On the night of Wednesday, the first of May 1776, three men gathered at the house of a young law professor, Adam Weishaupt, in the Bavarian town of Ingolstadt.
They had decided to found a secret order to undermine the social system, at first called the Orden der Perfektibilisten (The Order of Perfectibilists). Weishaupt had been working on the plans for this order ever since 1770.
Among the three guests were two of Weishaupt’s students: Prince Anton von Massenhausen, who had helped work out the rules of the Order, and Franz Xaver Zwack, only registered as a member on the 22nd of February 1778.
There was also another man who later went under the pseudonym Tiberius, though nothing more is known about him. The historian Nesta Webster (actually Julian Stern) claimed that the French Count Honore Gabriel Riqueti de Mirabeau, a member of a Dutch Masonic Lodge, was also among the founding members.
All the members used pseudonyms in connection with their work. Weishaupt called himself Spartacus, Massenhausen became Ajax and Zwack Cato. The historical Porcius Cato had demanded the total destruction of the city-state of Carthago.
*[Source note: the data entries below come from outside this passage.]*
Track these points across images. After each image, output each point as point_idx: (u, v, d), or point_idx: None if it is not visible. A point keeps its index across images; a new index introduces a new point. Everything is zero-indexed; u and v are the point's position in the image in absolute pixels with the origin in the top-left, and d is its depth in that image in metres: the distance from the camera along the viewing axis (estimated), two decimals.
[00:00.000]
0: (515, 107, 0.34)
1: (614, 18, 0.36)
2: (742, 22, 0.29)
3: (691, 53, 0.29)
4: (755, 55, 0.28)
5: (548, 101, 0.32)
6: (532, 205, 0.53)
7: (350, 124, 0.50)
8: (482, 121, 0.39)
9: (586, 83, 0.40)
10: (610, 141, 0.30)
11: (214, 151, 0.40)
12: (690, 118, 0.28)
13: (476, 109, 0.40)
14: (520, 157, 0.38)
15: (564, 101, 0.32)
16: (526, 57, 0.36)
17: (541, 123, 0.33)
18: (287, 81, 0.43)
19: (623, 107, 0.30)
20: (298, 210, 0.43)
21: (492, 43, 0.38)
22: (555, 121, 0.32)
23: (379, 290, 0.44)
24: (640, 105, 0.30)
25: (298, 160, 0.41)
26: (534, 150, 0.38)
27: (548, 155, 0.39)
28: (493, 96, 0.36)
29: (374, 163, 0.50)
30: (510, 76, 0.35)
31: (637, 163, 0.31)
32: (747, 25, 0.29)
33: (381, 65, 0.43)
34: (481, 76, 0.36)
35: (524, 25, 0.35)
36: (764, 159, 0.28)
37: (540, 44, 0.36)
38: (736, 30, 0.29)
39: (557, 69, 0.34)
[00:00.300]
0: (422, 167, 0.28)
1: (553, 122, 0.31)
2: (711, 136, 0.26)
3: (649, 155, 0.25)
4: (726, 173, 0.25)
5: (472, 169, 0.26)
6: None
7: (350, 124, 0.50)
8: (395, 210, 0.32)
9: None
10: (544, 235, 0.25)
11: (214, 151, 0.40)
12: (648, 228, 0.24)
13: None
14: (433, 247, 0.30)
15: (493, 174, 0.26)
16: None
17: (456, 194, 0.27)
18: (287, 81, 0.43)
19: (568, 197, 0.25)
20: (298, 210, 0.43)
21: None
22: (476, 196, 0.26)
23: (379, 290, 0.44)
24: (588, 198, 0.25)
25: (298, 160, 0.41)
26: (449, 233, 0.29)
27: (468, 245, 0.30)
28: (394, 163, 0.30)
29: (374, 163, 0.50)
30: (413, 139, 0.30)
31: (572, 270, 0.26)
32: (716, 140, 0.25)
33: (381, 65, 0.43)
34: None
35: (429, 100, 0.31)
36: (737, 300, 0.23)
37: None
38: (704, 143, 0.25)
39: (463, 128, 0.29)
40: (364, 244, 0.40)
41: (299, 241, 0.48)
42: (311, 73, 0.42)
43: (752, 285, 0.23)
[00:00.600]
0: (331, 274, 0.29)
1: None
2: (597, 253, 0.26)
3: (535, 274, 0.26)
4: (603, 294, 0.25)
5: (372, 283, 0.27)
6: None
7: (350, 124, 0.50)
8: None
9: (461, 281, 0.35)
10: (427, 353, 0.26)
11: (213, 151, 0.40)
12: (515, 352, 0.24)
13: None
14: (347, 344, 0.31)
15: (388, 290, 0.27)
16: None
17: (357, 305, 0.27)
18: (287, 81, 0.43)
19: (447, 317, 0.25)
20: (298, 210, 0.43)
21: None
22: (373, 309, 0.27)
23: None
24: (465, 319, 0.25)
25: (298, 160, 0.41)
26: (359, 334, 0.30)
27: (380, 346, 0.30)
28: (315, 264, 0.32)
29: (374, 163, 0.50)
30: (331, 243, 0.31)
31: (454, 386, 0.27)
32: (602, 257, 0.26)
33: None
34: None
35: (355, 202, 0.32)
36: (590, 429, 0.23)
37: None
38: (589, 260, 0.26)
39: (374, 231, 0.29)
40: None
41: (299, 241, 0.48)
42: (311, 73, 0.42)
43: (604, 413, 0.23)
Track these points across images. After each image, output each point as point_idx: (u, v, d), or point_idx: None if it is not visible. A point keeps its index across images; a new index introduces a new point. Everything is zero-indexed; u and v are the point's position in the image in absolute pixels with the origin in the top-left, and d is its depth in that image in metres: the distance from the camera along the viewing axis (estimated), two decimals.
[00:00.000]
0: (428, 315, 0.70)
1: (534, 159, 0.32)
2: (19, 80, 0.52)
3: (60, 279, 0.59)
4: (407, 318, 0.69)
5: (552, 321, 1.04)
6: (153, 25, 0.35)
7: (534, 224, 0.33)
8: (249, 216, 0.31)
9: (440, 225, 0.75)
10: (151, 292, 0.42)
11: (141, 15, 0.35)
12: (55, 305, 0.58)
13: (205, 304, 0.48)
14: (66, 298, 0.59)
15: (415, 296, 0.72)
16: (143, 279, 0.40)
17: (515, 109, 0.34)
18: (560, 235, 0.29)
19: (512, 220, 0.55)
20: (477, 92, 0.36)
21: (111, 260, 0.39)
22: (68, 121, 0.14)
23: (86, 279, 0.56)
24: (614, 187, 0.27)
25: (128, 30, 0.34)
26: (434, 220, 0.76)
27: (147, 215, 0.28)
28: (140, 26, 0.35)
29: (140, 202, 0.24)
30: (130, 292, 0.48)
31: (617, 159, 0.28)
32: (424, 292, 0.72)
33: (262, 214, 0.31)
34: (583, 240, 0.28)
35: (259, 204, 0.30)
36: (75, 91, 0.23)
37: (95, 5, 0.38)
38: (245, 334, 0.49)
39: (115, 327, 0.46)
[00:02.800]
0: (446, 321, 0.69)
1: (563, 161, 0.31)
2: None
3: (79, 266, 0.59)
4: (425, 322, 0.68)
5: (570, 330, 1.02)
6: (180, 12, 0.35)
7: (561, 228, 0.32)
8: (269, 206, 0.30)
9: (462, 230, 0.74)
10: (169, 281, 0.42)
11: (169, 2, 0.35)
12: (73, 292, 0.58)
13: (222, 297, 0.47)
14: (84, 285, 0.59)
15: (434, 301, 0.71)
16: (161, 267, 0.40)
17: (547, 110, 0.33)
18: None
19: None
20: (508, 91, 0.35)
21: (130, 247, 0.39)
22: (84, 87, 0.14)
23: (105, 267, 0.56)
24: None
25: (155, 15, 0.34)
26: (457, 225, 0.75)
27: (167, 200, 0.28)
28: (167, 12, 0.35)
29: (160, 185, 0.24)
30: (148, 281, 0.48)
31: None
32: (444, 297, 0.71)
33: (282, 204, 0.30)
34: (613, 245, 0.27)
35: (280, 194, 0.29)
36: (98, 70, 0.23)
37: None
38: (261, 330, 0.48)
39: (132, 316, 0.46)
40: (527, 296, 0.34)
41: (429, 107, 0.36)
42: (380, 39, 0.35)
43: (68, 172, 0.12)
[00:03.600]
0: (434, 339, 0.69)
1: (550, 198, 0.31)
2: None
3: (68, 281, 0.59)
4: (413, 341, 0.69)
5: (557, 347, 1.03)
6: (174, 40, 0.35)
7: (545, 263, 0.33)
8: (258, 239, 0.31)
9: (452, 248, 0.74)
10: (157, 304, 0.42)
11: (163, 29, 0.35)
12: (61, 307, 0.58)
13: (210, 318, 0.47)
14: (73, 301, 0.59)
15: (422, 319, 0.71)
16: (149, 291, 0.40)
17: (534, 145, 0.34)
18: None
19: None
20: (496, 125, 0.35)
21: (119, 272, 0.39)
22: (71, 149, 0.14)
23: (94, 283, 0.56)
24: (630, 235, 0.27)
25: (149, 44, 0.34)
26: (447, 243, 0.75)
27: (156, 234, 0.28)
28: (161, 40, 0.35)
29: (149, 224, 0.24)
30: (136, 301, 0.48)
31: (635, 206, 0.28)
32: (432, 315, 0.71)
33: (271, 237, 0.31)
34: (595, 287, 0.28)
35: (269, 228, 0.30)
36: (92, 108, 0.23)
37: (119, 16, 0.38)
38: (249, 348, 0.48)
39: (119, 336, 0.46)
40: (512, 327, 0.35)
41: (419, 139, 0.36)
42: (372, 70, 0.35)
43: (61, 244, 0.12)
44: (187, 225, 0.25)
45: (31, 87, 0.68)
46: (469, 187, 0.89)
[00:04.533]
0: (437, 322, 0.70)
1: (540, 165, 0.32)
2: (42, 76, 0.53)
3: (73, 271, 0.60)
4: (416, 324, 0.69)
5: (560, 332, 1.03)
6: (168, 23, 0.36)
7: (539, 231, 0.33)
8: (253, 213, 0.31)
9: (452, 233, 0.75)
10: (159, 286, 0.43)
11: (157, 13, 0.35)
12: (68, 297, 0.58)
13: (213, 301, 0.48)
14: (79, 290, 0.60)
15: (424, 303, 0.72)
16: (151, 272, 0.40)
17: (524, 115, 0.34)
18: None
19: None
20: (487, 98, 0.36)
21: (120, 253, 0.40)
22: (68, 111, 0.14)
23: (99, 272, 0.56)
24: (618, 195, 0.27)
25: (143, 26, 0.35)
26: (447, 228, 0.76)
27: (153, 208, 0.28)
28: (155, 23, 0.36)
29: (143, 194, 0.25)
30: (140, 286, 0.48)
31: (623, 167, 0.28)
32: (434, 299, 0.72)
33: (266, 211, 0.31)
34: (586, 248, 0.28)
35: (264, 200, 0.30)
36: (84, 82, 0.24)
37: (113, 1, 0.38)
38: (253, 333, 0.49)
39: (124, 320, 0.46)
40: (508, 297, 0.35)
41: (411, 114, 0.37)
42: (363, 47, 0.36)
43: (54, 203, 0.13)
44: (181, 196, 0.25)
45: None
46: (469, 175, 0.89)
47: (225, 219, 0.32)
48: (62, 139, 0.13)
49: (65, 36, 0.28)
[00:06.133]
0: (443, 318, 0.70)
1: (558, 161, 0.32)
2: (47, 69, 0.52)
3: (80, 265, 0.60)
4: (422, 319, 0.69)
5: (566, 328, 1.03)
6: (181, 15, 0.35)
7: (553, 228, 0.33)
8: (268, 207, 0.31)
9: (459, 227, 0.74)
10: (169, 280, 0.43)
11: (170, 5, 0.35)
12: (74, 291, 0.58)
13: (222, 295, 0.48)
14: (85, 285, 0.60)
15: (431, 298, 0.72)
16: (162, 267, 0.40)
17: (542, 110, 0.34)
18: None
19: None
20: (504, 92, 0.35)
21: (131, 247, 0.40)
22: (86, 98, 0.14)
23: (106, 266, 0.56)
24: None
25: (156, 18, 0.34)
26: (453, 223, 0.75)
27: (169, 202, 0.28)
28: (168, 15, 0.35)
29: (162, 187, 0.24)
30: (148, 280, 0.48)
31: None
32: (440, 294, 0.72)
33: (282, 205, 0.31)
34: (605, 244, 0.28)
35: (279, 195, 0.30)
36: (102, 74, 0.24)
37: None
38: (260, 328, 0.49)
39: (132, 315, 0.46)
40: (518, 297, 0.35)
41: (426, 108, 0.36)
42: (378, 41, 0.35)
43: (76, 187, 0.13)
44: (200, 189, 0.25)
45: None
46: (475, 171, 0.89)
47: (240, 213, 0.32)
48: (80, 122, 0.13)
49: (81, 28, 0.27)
Mirabeau was called Arcesilas, but in 1786 his alias became Leonidas (Nesta H. Webster, “Secret Societies and Subversive Movements”, London, 1924, p. 205).
Mirabeau was a famous French orator who had contracted enormous debts. Weishaupt came into contact with Mirabeau through certain Jewish bankers. Mira-beau was blackmailed into joining the Illuminati. (Nikolai Dobrolyubov, “Secret Societies in the Twentieth Century”, St. Petersburg, 1996, p. 23.)
Cities and areas that were important to the Illuminati were given ancient names:
Ingolstadt was called Ephesus, Munich Athens, Bavaria Achaia, Vienna Rome, Landshut Delphi, Austria Egypt and so on.
With the help of confiscated documents, it can be seen that the Illuminati used the Persian calendar, where October was called Meharmeh, November Abenmeh, December Adarmeh, January Dimeh, etc.
The lawyer Franz X. Zwack received his doctor’s degree and became advisor to Count Salm in Landshut where a great deal of the Illuminati’s archives was brought.
Not long afterwards, in 1779, the Order was renamed Orden der Illuminaten. Their primary watchword was: “The Illuminati must control the world!” But first Adam Weishaupt wanted a German unification. In 1779, Spartacus (Weishaupt) had written a letter to Marius (Jakob Anton von Hertel) and Cato (Zwack) and suggested a change of name.
They intended to call themselves “Bienenorden” (Order of Bees) but they kept in “Orden der Illuminaten” in the end. (“Einigen Originalschriften des Illuminaten-ordens” / “Collected Original Writings of the Illuminati Order”, Munich, 1787, p. 320.)
The Illuminati (“The Illuminated Ones”) eventually became a powerful und despotic organisation in Bavaria. Its members included Baron von Thomas Bassus, Marquis Constantin Costanzo, Baron Mengenhoffen, Friedrich Munter and other influential people.
The Order was founded on approximately the same principles as the Jesuit Order.
Adam Weishaupt had worked five years to develop a system, which suited him. The Order was divided into three classes (the Jesuits had four). The first class was for novices and the lesser illuminated (Minerval), the second for freemasons (including the Scottish Knights), and the third, the mystery class, was comprised of priests, regents, magicians and a king (the Jesuits had a general).
Their goal was to impose Novus Ordo Seclorum: the New World Order.